Halkın iradesine yapılan bu saldırılar, yalnızca bir siyasi uygulama olarak değil, aynı zamanda toplumun temel haklarına bir tehdit olarak değerlendiriliyor. Özgür Özel, bu noktada muhalefet partilerine ve sivil topluma önemli görevler düştüğünü belirtti. Bu tehditlere karşı birlikte durmaları gerektiğini vurgulayarak, “Siyasi rakiplerimizin de bu hususları göz önünde bulundurarak hareket etmesi ve güç birliği oluşturması gerekmektedir.” dedi.
Dünyanın birçok yerinde demokrasi, halkın özgür iradesinin sandıklarla belirlendiği bir sistem üzerine kuruludur. Türkiye’de de bu durum böyledir. Seçim sandıkları, vatandaşların kullanacakları oylarla temsilcilerini seçebilmesi ve yönetime katılabilmesi açısından kritik bir öneme sahiptir. Hükümetin bu sandıkları ortadan kaldırmak istemesi, demokratik yapının temeline dinamit koymak anlamına geliyor. Bu tür radikal değişiklikler, elbette toplumda kaos ve güvensizlik yaratacaktır. Bunun bilincinde olan Özgür Özel, halkın kararlılığına ve iradesine dikkat çekerek, “Demokrasimize sahip çıkmalıyız! Sandıklara sahip çıkmalıyız!” dedi.
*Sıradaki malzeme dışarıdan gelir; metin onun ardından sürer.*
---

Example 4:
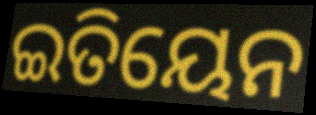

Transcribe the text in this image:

ଇତିୟେନ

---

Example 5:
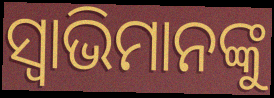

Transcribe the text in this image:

ସ୍ୱାଭିମାନଙ୍କୁ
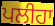
ਪਲੀਹਾ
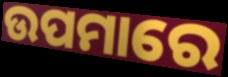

Özel’in bu açıklamaları, muhalefet kanadında önemli bir uyandırma çağrısı olarak değerlendiriliyor. Özellikle de genç seçmenlerin, bu tür tehditlere karşı daha bilinçli ve proaktif olmaları gerektiği konusunda mesajlar verdi. "Bizler demokrasi ve özgürlük mücadelesine inananlar olarak, her bireyin sesinin bu süreçte duyulması gerektiği bilincindeyiz." diyerek, genç neslin önemine dikkati çekti.
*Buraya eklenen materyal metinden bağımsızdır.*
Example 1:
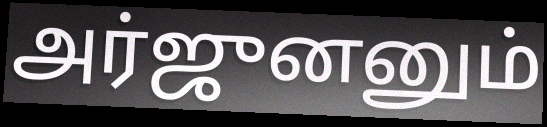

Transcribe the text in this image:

அர்ஜுனனும்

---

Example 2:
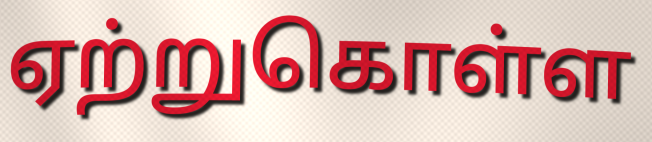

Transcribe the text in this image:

ஏற்றுகொள்ள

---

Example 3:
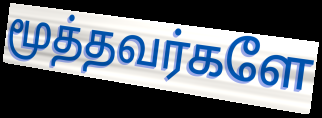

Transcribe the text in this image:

மூத்தவர்களே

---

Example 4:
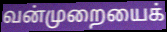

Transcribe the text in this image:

வன்முறையைக்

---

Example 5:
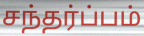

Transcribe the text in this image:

சந்தர்ப்பம்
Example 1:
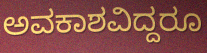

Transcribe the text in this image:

ಅವಕಾಶವಿದ್ದರೂ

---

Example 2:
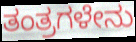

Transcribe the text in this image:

ತಂತ್ರಗಳೇನು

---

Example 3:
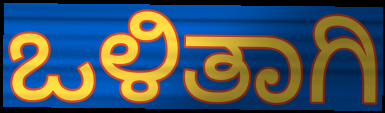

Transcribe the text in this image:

ಒಳಿತಾಗಿ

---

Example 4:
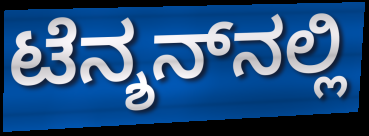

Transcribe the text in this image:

ಟೆನ್ಶನ್‌ನಲ್ಲಿ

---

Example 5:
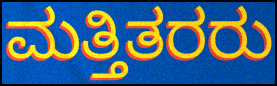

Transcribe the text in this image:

ಮತ್ತಿತರರು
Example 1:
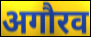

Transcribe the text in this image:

Özgür Özel’in bu çıkışı, yalnızca CHP için değil, genel anlamda Türkiye'deki demokratik yaşamının sürdürülebilirliği açısından da bir dönüm noktası olma potansiyeli taşıyor. Toplumun her kesiminden bu tehdide karşı çıkmak, demokrasiye sahip çıkmak ve seçim sandıklarını korumak gerekmektedir. Bu bağlamda, muhalefet partilerine ve sivil toplum kuruluşlarına büyük bir sorumluluk düştüğü aşikardır.
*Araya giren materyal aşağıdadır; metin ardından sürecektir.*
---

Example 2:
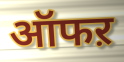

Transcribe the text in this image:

ऑफऱ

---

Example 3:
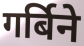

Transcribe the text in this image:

गर्बिने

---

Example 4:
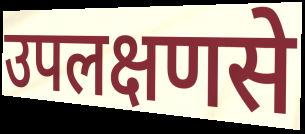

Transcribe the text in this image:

उपलक्षणसे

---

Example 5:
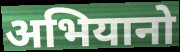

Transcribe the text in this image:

अभियानो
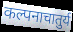
कल्पनाचातुर्य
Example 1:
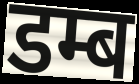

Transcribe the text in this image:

डम्ब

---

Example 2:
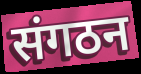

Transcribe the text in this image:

संगठन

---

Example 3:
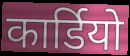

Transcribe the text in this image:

कार्डियो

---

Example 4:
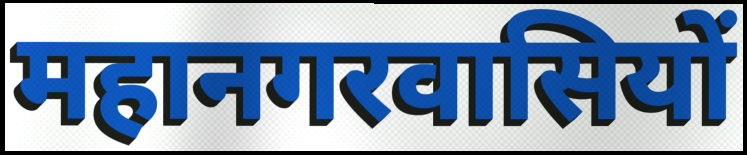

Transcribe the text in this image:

महानगरवासियों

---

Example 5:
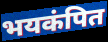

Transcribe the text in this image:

भयकंपित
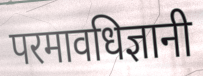
परमावधिज्ञानी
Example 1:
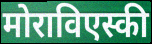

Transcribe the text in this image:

मोराविएस्की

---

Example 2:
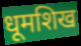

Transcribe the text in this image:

Sonuç olarak, Türkiye’deki tüm demokratik güçlerin, seçim sandıklarının öneminin farkında olarak harekete geçmeleri, bu tehditlerle başa çıkmanın en etkili yolu olacaktır. Özgür Özel, bu konuda savunmanın yalnızca iktidara karşı değil, aynı zamanda demokrasiye ve haklara sahip çıkmak biçiminde gerçekleşmesi gerektiğini belirtmektedir. Sandıkların ortadan kaldırılmasına karşı duyarlılığın artırılması ve demokrasi için mücadele ruhunun tekrar canlanması, Türkiye’nin geleceği açısından büyük bir öneme sahiptir.